Marcela y el Rey al fin juntos en el paseo costero
Un cuento de Luis Humberto Crosthwaite, intervención de Rodolfo JM.
Primera parte: Marcela
ELLA TENÍA UN gato, su único compañero; pero ahora está sola de nuevo. Los años, como el gato, se han salido por la ventana llevándose los muebles y la alfombra.
Suena el reloj.
Se levanta, se baña y se viste. Alcanza el primer camión rumbo al Centro y llega al trabajo antes que el resto de sus compañeras.

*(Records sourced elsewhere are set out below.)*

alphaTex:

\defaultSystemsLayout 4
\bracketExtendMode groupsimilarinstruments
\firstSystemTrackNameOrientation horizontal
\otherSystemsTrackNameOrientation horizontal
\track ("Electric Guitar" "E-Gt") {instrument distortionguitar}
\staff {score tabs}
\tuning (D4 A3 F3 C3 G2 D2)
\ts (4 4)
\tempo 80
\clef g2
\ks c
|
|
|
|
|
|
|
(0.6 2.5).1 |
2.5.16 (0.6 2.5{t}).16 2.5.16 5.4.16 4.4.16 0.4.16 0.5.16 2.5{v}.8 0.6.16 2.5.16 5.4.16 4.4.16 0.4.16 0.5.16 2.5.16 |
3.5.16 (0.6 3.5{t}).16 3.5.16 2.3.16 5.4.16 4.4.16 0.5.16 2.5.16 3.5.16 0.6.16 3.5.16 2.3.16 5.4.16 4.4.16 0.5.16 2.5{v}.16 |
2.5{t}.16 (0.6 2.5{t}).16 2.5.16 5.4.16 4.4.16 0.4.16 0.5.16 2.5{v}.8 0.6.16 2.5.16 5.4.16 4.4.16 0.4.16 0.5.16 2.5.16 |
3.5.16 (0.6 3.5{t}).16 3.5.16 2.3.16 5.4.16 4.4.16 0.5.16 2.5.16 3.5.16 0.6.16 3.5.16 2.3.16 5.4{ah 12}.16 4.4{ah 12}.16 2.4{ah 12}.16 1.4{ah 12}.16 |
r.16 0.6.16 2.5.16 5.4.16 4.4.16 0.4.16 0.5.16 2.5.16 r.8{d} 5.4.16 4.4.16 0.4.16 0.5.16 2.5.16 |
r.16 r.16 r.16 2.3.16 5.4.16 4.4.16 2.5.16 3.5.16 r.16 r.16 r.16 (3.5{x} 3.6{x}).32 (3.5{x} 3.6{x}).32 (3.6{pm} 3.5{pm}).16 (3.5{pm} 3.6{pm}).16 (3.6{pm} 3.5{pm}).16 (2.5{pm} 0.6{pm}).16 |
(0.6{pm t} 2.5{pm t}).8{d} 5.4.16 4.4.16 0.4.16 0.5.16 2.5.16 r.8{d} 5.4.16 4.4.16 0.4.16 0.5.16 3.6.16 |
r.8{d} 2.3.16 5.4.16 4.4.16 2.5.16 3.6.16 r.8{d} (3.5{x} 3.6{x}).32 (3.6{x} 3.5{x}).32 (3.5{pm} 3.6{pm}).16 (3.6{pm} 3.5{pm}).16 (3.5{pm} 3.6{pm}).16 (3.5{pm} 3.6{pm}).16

Toma su lugar frente al mismo escritorio, frente a la misma máquina de escribir y frente a las mismas tareas.
Ocho horas después, sale y camina durante el mismo rumbo.
Igual que siempre.
Nadie la saluda.
Nadie le dice «con permiso».
El rocanrol nunca llegó hasta ella.
Es la verdad.
Ella nunca llegó hasta el rocanrol.
Nadie le invita un café por las tardes ni la lleva a bailar ni a cenar, ni siquiera a pizcar tomates en un rancho gringo al otro lado de la frontera.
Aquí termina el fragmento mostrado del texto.